**TEXT PASSAGE:**
=== Section Start ===
Down to the Wire in Old Shanghai: On James Carter’s “Champions Day”

By Taoyu YangNovember 17, 2021

Down to the Wire in Old Shanghai: On James Carter’s “Champions Day”

Champions Day: The End of Old Shanghai by James Carter

ON OCTOBER 1, 1952, three years to the day after the Chinese Communist Party headed by Mao Zedong took national power, two new spaces known as “People’s Square” and “People’s Park” were opened in the center of Shanghai. The Square became the site of annual October 1 National Day parades and other state rituals of the People’s Republic of China. The Park provided recreation choices for all. They were also both treated as symbolizing just how different the socialist “New Shanghai” of the present was from the capitalist and semicolonial “Old Shanghai” of the late imperial and Republican eras. The Square stood on the grounds that had been used for horse racing during treaty-port times (the period from the 1840s through 1940s when the city was divided into foreign-run and Chinese-run sections), and the contours of the old course shaped the plaza’s layout. The Park stood on land whose most impressive feature was an elegant building that housed the Shanghai Race Club, off-limits during much of its history to all Chinese and largely the preserve of European and American men. It is the prehistory of the Park and Square, when they were sites of exclusion and privilege rather than People’s spaces, that is the focus of James Carter’s Champions Day, a lively work that uses the story of horse racing and the events of a single day at the races in the early 1940s to provide a panoramic look at a colorful city on the cusp of a dramatic transformation.
=== Section End ===
**INPUT DATA:**
=== Section Start ===
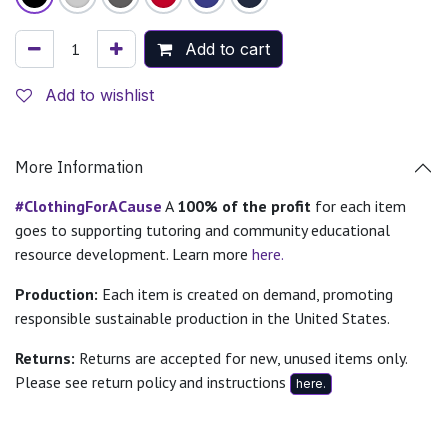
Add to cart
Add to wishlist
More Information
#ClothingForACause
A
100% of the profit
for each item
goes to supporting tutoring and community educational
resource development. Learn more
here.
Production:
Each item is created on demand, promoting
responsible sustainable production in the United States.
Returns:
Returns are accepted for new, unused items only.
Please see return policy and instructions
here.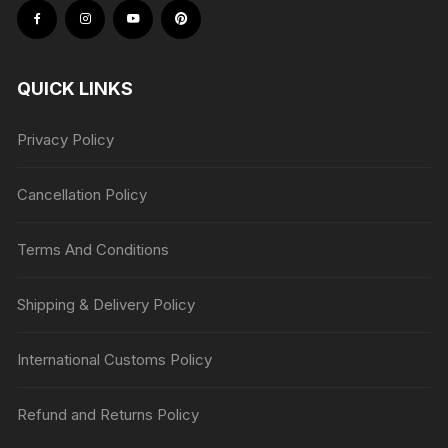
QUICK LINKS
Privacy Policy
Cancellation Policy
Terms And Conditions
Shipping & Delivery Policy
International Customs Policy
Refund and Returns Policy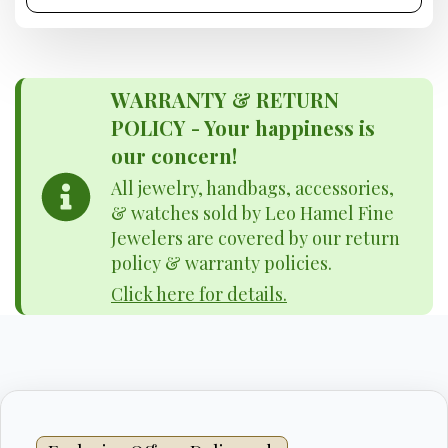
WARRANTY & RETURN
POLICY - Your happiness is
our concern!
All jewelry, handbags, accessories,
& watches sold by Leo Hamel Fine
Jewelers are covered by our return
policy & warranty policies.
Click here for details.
=== Section End ===
**TASK SET:**
A. Answer these questions using the review of Champions Day.
(i) On what date were People's Square and People's Park opened in Shanghai?
(ii) During treaty-port times, what were the grounds later occupied by the Square used for?
(iii) What organization was housed in the elegant building on the land that became the Park?
B. Write the next paragraph of the review of Champions Day, picking up right after its last sentence.
The entries have no role in this exercise.

**EXERCISE RESULTS:**
A.
(i) October 1, 1952.
(ii) Horse racing.
(iii) The Shanghai Race Club.

B.
Carter has written two previous books on China’s past, but this is his first venture into the curious and complicated world of Old Shanghai. While racing is typically perceived as a sporting event associated with gambling and grand spectatorship, Carter uses it as a lens through which to examine many aspects of Shanghai’s social, cultural, and political past. He claims that “the Race Club represented the cosmopolitanism and excitement, as well as the racism and oppression, of a unique place,” and he uses vignettes and character sketches to illustrate what he has in mind. The result is a work rooted in archival digging and scholarly concerns — no surprise as the author is a professor of history at Saint Joseph’s University — yet one that offers some of the pleasures afforded by historical novels.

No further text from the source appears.